# Rocket Height from Launch

• Bottomsouth
In summary, a rocket initially at rest on the ground accelerates upward with constant acceleration of 53.9 m/s^2 for 5 seconds until its fuel is exhausted. It then falls freely, and the task is to find the maximum height it reaches, assuming constant acceleration due to gravity at 9.8 m/s^2 and ignoring air resistance. Using the distance and velocity equations, the height and velocity at main engine shut-off are calculated to be 673.75 m and 269.5 m/s, respectively. To find the maximum height, the time it takes for the rocket to reach 0 m/s is calculated using the velocity equation with acceleration due to gravity, and this time is then used to find the additional

## Homework Statement

A rocket, initially at rest on the ground, accelerates straight upward from rest with constant acceleration 53.9 . The acceleration period lasts for time 5.00 until the fuel is exhausted. After that, the rocket is in free fall.

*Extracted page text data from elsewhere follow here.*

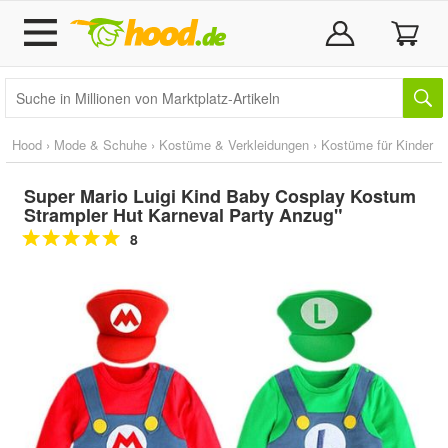
Hood
›
Mode & Schuhe
›
Kostüme & Verkleidungen
›
Kostüme für Kinder
Super Mario Luigi Kind Baby Cosplay Kostum
Strampler Hut Karneval Party Anzug"
8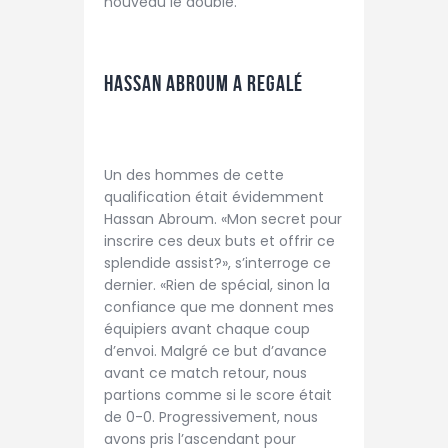
nouveau le doublé.
HASSAN ABROUM A REGALÉ
Un des hommes de cette
qualification était évidemment
Hassan Abroum. «Mon secret pour
inscrire ces deux buts et offrir ce
splendide assist?», s’interroge ce
dernier. «Rien de spécial, sinon la
confiance que me donnent mes
équipiers avant chaque coup
d’envoi. Malgré ce but d’avance
avant ce match retour, nous
partions comme si le score était
de 0-0. Progressivement, nous
avons pris l’ascendant pour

Find the maximum height reached by the rocket. Ignore air resistance and assume a constant acceleration due to gravity equal to 9.8 .

## Homework Equations

Distance = 1/2 at^2
Velocity = u + at

## The Attempt at a Solution

So far what I get
distance = 1/2 x 53.9 x 5^2 = 673.75 m
V = 0 + 53.9 x 5 = 269.5 m/s

and from there I seem to be stuck. I don't know what else to do, if there is someone to help guide me or of this ditch I'd appreciate it.

That's a good start.

Now how much longer until it gets to max height?

Use the same equation that gives you your speed at main engine shut-off. Only this time it's gravity and not rocket power.

Armed with that time figure then using your distance equation how much further it went. Add the 2 heights together. Done.

so I multiplied 53.9 by 9.8 and got 528.22, then added that with 676.75 to get 1201.97. Thats not the answer, I am still off somewhere or mis read?

Once its done accelerating.

Solve for t
Vf=V0+at
--------------
Vf=0m/s
V0=269.5m/s
a=-9.8m/s
--------------

Distance formula
d=d0+vo*t+1/2at2
--------------
d0 = 673.75m
v0= 269.5m/s
a=-9.8m/s2
--------------

Bottomsouth said:
so I multiplied 53.9 by 9.8 and got 528.22, then added that with 676.75 to get 1201.97. Thats not the answer, I am still off somewhere or mis read?

No. You don't multiply the accelerations together. You use the acceleration of gravity this time instead of the acceleration of the rocket over the 5 seconds.

You figured velocity is 269.5. Divide that by 9.8. That's how many seconds it will continue to rise until velocity is back to 0 - time to max height.

Use that time with y = 1/2*g*t2
to find how much farther it goes against gravity.

That height is what you add to your previous height at main engine cut off to get total height.